CHAPTER 403. PROHIBITED TRANSACTIONS;
BROKER-DEALERS AND AGENTS
403.010. Prohibited transactions and practices.
§ 403.010. Prohibited transactions and practices.
(a) Each broker-dealer or agent shall not enter into any transaction with a customer in any security at an unreasonable price or at a price not reasonably related to the current market price of the security, if such market exists.
(b) Each broker-dealer or agent who recommends to a customer the purchase, sale or exchange of any security shall have reasonable grounds to believe that the recommendation is not unsuitable for such customer on the basis of information furnished by such customer after reasonable inquiry concerning the customers investment objectives, financial situation and needs, and any other information known by or made available to such broker-dealer or agent.
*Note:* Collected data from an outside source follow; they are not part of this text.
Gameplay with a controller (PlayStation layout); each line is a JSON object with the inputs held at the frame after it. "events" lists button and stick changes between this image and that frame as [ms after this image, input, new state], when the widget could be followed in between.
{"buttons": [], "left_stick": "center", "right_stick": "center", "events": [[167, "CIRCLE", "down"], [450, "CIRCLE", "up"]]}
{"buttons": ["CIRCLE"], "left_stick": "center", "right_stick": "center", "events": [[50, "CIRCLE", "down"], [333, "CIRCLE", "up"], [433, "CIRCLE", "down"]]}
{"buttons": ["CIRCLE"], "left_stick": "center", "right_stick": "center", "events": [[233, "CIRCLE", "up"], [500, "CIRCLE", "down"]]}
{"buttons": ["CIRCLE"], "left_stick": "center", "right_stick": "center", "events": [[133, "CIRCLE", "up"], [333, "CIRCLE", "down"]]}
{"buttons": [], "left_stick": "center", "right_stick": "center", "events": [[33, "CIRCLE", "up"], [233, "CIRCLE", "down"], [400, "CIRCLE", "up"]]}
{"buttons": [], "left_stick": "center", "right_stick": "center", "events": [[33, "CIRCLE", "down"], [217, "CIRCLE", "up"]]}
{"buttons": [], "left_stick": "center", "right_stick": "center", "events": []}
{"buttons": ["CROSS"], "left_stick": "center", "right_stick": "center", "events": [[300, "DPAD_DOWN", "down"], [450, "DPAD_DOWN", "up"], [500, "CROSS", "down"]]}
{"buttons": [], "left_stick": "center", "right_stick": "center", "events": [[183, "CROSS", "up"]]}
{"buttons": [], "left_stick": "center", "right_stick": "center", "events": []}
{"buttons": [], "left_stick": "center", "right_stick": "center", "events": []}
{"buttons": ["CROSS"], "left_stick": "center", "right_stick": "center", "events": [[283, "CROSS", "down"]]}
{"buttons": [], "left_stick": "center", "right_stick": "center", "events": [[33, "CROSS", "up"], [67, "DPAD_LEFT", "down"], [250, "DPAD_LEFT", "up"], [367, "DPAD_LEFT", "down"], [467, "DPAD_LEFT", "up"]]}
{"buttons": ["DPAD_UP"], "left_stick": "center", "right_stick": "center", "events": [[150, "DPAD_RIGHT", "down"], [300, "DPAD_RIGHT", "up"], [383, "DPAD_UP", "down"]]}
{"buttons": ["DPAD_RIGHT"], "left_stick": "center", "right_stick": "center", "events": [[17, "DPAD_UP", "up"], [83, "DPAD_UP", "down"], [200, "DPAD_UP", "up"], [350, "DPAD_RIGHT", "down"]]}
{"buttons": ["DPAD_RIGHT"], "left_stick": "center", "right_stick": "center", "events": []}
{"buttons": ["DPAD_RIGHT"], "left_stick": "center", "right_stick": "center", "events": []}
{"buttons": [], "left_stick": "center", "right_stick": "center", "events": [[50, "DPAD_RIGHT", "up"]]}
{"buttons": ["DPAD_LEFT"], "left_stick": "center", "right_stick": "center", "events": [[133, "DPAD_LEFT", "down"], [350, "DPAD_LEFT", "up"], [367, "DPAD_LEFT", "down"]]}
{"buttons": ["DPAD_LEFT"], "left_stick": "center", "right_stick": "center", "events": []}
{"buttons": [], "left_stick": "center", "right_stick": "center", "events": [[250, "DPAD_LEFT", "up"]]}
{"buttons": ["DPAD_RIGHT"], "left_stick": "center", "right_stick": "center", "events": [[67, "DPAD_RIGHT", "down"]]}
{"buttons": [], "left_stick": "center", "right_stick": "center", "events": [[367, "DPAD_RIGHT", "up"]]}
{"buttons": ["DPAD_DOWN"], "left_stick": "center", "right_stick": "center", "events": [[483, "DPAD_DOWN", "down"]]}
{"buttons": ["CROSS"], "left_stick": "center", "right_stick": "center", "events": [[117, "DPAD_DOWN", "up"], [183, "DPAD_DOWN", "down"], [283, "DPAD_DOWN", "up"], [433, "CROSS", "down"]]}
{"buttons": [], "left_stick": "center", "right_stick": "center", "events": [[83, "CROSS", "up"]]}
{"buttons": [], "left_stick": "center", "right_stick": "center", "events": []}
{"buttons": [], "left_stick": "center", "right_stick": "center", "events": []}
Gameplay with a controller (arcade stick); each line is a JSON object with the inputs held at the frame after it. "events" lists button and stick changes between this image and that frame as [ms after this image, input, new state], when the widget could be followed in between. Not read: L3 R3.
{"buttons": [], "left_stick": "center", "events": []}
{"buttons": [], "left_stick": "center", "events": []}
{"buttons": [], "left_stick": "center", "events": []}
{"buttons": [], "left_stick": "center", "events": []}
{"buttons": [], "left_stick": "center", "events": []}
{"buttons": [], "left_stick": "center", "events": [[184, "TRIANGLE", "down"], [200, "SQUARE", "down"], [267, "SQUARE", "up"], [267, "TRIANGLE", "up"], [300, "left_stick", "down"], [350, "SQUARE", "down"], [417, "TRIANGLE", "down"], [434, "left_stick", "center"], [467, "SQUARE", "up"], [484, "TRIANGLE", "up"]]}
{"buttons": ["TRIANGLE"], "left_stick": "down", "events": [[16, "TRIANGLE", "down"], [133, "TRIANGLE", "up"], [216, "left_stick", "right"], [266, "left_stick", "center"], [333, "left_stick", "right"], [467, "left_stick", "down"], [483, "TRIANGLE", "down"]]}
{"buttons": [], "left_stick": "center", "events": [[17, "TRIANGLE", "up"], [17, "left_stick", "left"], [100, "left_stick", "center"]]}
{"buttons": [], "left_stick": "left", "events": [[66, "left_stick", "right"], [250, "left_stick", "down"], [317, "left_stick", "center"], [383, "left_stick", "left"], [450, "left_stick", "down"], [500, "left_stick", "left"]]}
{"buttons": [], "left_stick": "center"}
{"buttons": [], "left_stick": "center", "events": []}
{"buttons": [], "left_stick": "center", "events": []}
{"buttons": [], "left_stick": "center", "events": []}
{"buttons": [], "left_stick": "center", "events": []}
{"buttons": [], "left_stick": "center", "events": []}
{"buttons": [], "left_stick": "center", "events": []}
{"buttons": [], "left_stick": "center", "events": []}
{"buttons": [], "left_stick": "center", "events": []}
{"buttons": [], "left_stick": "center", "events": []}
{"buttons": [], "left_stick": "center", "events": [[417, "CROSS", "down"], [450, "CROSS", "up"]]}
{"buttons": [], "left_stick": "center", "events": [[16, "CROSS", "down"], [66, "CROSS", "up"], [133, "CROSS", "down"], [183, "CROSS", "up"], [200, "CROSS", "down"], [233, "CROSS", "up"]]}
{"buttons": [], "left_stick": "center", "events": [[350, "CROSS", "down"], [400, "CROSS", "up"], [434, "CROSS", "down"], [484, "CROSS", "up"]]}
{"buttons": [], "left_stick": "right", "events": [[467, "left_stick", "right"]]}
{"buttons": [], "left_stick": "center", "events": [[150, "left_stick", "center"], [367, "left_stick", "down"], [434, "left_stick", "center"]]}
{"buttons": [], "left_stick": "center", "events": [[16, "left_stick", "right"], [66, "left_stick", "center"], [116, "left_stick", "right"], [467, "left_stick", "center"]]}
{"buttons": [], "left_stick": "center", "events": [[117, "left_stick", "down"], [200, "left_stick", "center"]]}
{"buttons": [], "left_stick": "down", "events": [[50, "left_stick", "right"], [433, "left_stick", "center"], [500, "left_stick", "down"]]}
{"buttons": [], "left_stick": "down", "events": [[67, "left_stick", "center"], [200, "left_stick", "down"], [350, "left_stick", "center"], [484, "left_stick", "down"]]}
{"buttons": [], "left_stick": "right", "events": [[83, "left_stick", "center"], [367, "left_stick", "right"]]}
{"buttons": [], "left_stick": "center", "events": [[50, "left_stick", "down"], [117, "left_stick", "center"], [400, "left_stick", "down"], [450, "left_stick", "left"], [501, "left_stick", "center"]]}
(c) Each broker-dealer or agent shall not exercise any discretionary power or authority for any customer who is not an institutional investor as defined in these regulations unless such customer has given prior written authorization to exercise such power or authority to a stated individual or entity who is a broker-dealer or agent. This subsection shall not be applicable to customer limit orders for the purchase or sale of securities.
(d) With respect to the activities of each broker-dealer or agent, the phrase manipulative, deceptive or other fradulent scheme, device or contrivance, as used in section 403 of the act (70 P. S. § 1-403) is hereby defined to include, without limitation, the following:
(1) Any act of a broker-dealer or agent designed to effect with or for the account of any customer who is not an institutional investor as defined in these regulations with respect to which such broker-dealer or agent is vested with any discretionary power or authority or with respect to which such broker-dealer or agent is able by reason of the trust and confidence of the customer and confidence to influence the volume and frequency of the trades, any transactions of purchase or sale which are excessive in size or frequency in view of the financial resources and character of such account. This subsection shall not be applicable to customer limit orders for the purchase or sale of securities.
(2) Any representation made to a customer by a broker-dealer or agent that any security is being offered to such customer at the market or at a price reasonably related to the market price shall not be made unless such broker-dealer or agent knows or has reasonable grounds to believe that a market for such security exists other than that made, created or controlled by the broker- dealer, or by any person for whom the broker-dealer is acting or with whom the broker-dealer is associated, or by any person controlled by, controlling, or under common control with the broker-dealer.
(3) Any acceptance by a broker-dealer or agent participating in any primary or secondary distribution of securities, other than a firm commitment underwriting of any part of the sale price of any security being distributed unless:
(i) The money or other consideration received is promptly transmitted to the persons entitled thereto; or
(ii) The money or other consideration received is promptly transmitted to a bank or other financial institution which has agreed in writing to hold such funds in escrow for the persons who have the beneficial interest therein and to transmit or return such funds directly to the persons entitled thereto upon the occurrence of a specified event or contingency.
(4) Any act of a broker-dealer or agent designed to effect with or for the account of any customer any transaction in, or to induce the purchase or sale by such customer of any security in the primary or secondary distribution of which such broker-dealer or agent is participating or is otherwise financially interested unless such broker-dealer or agent, at or before the settlement date, notifies such customer of the existence of such participation or interest.
(5) Any act of a broker-dealer or its agent controlled by, controlling or under common control with, the issuer of any security, designed to effect with or for the account of a customer any transaction in, or to induce the purchase or sale by such customer of such security unless such broker-dealer or its agent, before entering into any contract with or for such customer for the purchase or sale of such security, discloses to such customer the existence of such control, and unless such disclosure, if not made in writing, is supplemented by the giving or sending of written disclosure at or before the settlement date.
The provisions of this § 403.010 adopted March 29, 1974, effective March 30, 1974, 4 Pa.B. 582; amended April 4, 1975, effective April 5, 1975, 5 Pa.B. 722; transferred and renumbered from 64 Pa. Code § 403.010, December 14, 2012, effective December 15, 2012, 42 Pa.B. 7533. Immediately preceding text appears at serial pages (317635) to (317636).
Notes of Decisions
Cause of Action
There is no cause of action of negligence for an alleged violation of § 403.010 (relating to prohibited transactions and practices); rather, the only relevant remedy is that provided in section 501 of the Pennsylvania Securities Act of 1972 (70 P. S. § 1-501). Daniel Boone Area School District v. Lehman Bros., Inc., 187 F. Supp. 2d 400 (W. D. Pa. 2002).